Emma
The bedroom is large, with pale blue walls and a queen-sized bed covered in more blankets than I've seen in years. Phoenix called it “mine” when he brought me here to rest after lunch on the patio, but I know better than to believe anything is truly mine.
My fingers trace the soft comforter as I sit rigidly on the edge of the bed. Five blankets. Three pillows. More comfort than I've known in years and yet I can't relax.
Phoenix said the nest is through the door to my right. He wanted me to go in there, his eyes so earnest it almost hurt to look at him. As if I would know what to do with such a space.
I was nineteenthe last time I tried to build a nest.

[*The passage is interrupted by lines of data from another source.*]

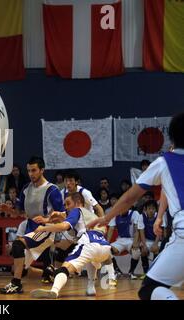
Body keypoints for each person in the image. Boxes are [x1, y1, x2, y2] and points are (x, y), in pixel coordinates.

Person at [88, 112, 184, 300]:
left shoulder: (165, 162)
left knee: (148, 289)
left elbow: (129, 198)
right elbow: (167, 189)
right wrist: (159, 217)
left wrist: (106, 217)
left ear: (172, 137)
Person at [0, 156, 64, 293]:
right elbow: (18, 213)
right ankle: (51, 273)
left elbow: (63, 216)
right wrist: (8, 210)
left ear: (42, 170)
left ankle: (16, 285)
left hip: (45, 230)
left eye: (34, 170)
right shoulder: (26, 188)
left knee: (17, 245)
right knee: (18, 270)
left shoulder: (52, 190)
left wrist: (47, 220)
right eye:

I was in so much shock at being sent to the Basement underground at Haven I neededsomething.
I knew it was against the rules, but I also hadn’t thought the three blankets I’d been given and molded into a shape on top of the thin mattress on the metal bedframe could be called anything resembling a nest.
I’d seen what they should look like. I wasn’t totally naive. At Haven, the omegas pored over glossy omega magazines, dreaming of the beautiful nests pictured inside. We used to talk about our first shopping trip into any of the specialty stores purpose-built, and what we’d buy. The textures. The colors.
The consequential fucking.
I just hadn’t thought the three threadbare blankets Hugo and Lars had thrown on me constituted anything resembling a nest.
But I’d been desperate.
“What do you think you're doing?” Hugo's voice had cut through my concentration as I arranged my worn sweater and an extra pillowcase into the blankets.
“I—I was just—” The words died in my throat as Lars entered behind him, both alphas blocking the doorway of the room I shared with Mira and Leah.
“Nesting without permission,” Lars finished, disgust evident in his voice. “As if you've earned that privilege.”
I remember how small I felt, how I tried to explain that I was feeling anxious, that nesting was a natural omega response to stress.
“Natural?” Hugo had sneered, advancing into the room. “You think you know what's natural for omegas? We'll show you what's natural.”
What followed was three days of “correction therapy” where they systematically dismantled any notion I had about omega rights or dignity. Three days of being forced to recite my “lessons” while they stripped me bare, hosed me down with cold water and barked at me to ‘present’ for hours in the walk-in freezer.
That was their favorite correction. They’d walk around me, laughing while I was locked in my body and unable to move. Unable to stop them seeing every private inch ofme.
That was when I made up my imagined beach. The beach I told myself I would find one day. One day when it would all be over.
Except ‘one day’ never came.
I squeeze my eyes shut, forcing the memory back into its box. Some parts of those three days remain mercifully blurred. Others remain in perfect, painful clarity. The final lesson, delivered by Lars as they ended it:“Omegas nest when their alphas permit it. Omegas comfort themselves with their alphas' approval. Everything you are, belongs to them. Remember that, or next time your punishment will last a week.”
I never made a nest again.
Not that I could have done so in the Carmichaels’ basement. As cold as it was down there, they only gave me one thin blanket, more to keep me alive than for any concern about my comfort. That ragged piece of fabric was never a nest, never a comfort. Just one more reminder of how little I mattered.
I have five blankets now. Three pillows. A dedicated nesting room. It should feel like luxury.
Instead, it’s a test I'm certain to fail.
This room has features that are undeniably different from any basement I've known. Carpet instead of concrete. A bathroom with actual hot water. And most shocking of all… windows. Real windows. With a beautiful view obscured by curtains.
I rise from the bed, fingers trembling as I pull back the fabric. My body is rigid, I expect someone to come barreling through the door to yell at me not to touch them. It takes a herculean effort to make myself push the curtains to either side of the frame.
Summer light floods the room, momentarily blinding me. The sun warms my skin, but I’m so pale the sunshine doesn’t take long to start hurting. I retreat to the bed, pulling my knees to my chest as I stare through the glass. The compound spreads before me, manicured lawns, security fencing in the distance, and the pool where we ate lunch. Sunlight dances across its surface, turning the water to a sheath of glittering sparkles.
It's mesmerizing. Beautiful in a way I'd forgotten things could be.
I wonder if the water at my beach looks like that. Glittering and alive. I worry that the image in my mind isn't accurate, that I've been clinging to a fantasy that doesn't exist because in reality I’ve never been to a beach.
I was sixteen when my parents died in the car accident. Just four days after I'd presented as omega and my mother had registered me with the designation office. I'd been at school, taking a math test, blissfully unaware that my life had already changed forever when the principal called me into her office. “There's been an accident,” she said, the police officer beside her already holding paperwork for my transfer to the Haven Institute.